Grove ajoute que le secteur mise de manière très proactive sur la durabilité. «Les acteurs de centres de données ressentent l’impact financier d’une consommation d’énergie plus importante que nécessaire. Dès lors, les mesures d’économie d’énergie s’imposent naturellement. Les entreprises du secteur sont très actives, même si la consommation d’énergie reste importante, et cherchent constamment à réduire leur impact énergétique.»

Haringsma: «Il faut aussi envisager le contexte plus large: le télétravail et la numérisation réduisent les déplacements, permettent des gains de temps et se traduire par une moindre consommation de papier. Dans l’ensemble de ce processus, le centre de données a également un rôle à jouer comme base de l’infrastructure numérique.»

Pression

En adoptant le Climate Neutral Data Center Pact, la pression extérieure se fait toujours plus forte sur l’obligation de verdurisation. Le contrôle n’émane plus d’audit externes ou dans le cadre de sanctions directes. Cela étant, la contrainte n’en est pas moins forte, selon Haringsma. «Les entreprises s’auto-évaluent, tandis que nous informons nos membres des paramètres à prendre en compte. Cela étant, la future législation imposera à terme de publier des chiffres, avec à la clé des sanctions ou des amendes. Au début, on travaillera sur une base volontariste, mais à terme, cela deviendra contraignant.»

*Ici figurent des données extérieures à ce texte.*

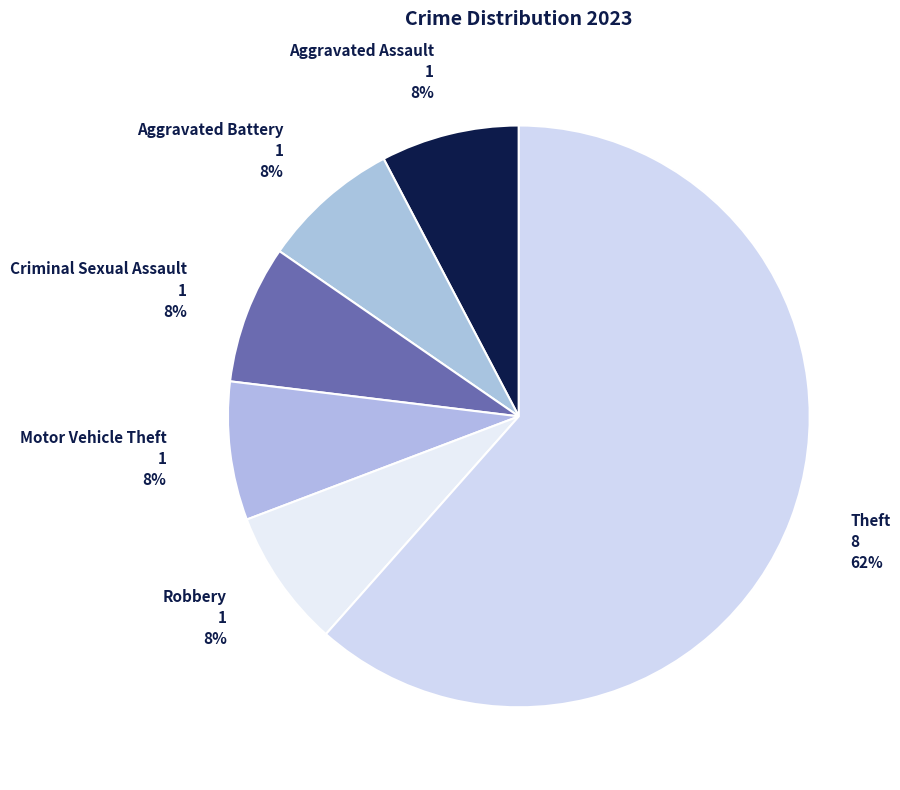

Count the number of slices in the pie.

6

Les entreprises qui seront à la traîne se tireront une balle dans le pied. «Le fournisseur qui ne respectera pas les conditions requises verra certains clients les abandonner», prévient Haringsma.

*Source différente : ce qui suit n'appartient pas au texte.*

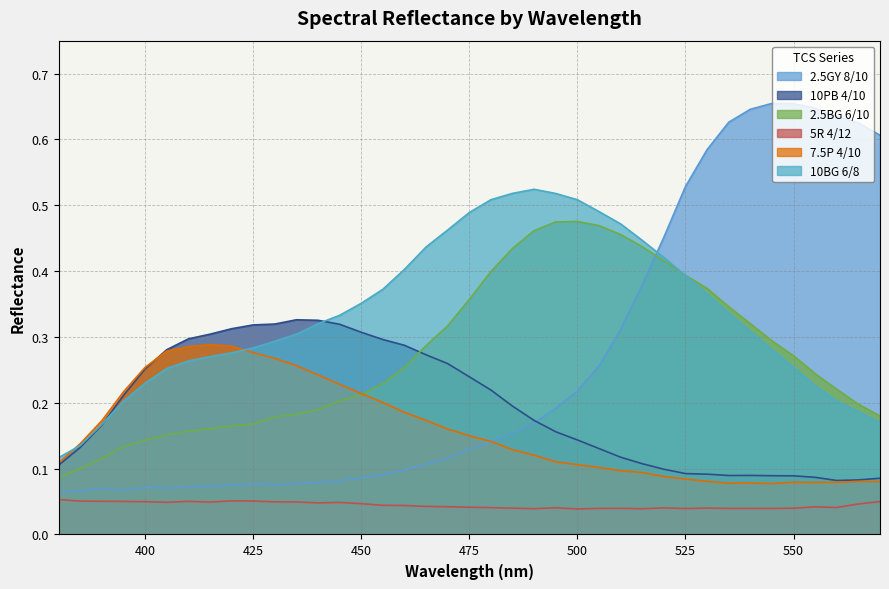

At which category does 2.5GY 8/10 reach its first local peak?

390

«Toute entreprise qui signera le Pact se fixera des règles et des objectifs, mais la demande émanera aussi des clients eux-mêmes. Nous devons prendre nos responsabilités en tant que secteur. Il en va d’ailleurs de même pour la sécurité ou la législation NIS. Chacun doit pouvoir savoir dans quelle mesure nous sommes durables», enchaîne Grove.

Reste à voir dans quelle mesure cette durabilité sera rendue publique. Certains chiffres clés seront certes publiés, mais rien n’indique qu’il en sera de même pour les détails de certains rapports ou la procédure de reporting. Même au niveau européen, insiste Grove. «La Commission européenne planche sur des projets de gestion dans ce domaine, mais rien de concret n’existe actuellement quant à la mise en œuvre exacte.»

Qu’est-ce que la BDIA?

La Belgian Digital Infrastructure Association ou BDIA est une organisation sectorielle fondée voici un an par les acteurs des centres de données et de la connectivité cloud en Belgique. L’organisation est actuellement dirigée par Barro Luitjes (CEO de KevlinX), Friso Haringsma (CEO de Datacenter United) et Stijn Grove, qui dirige également la Dutch Data Center Association. Outre les centres de données de ces dirigeants, la BDIA compte notamment aussi parmi ses membres Edgeconnex, Eurofiber, Stulz, Vertiv, Schneider Electric, ABB, P&V Group, Integri, Arcadiz et amsix (Amsterdam Internet Exchange) comme partenaires.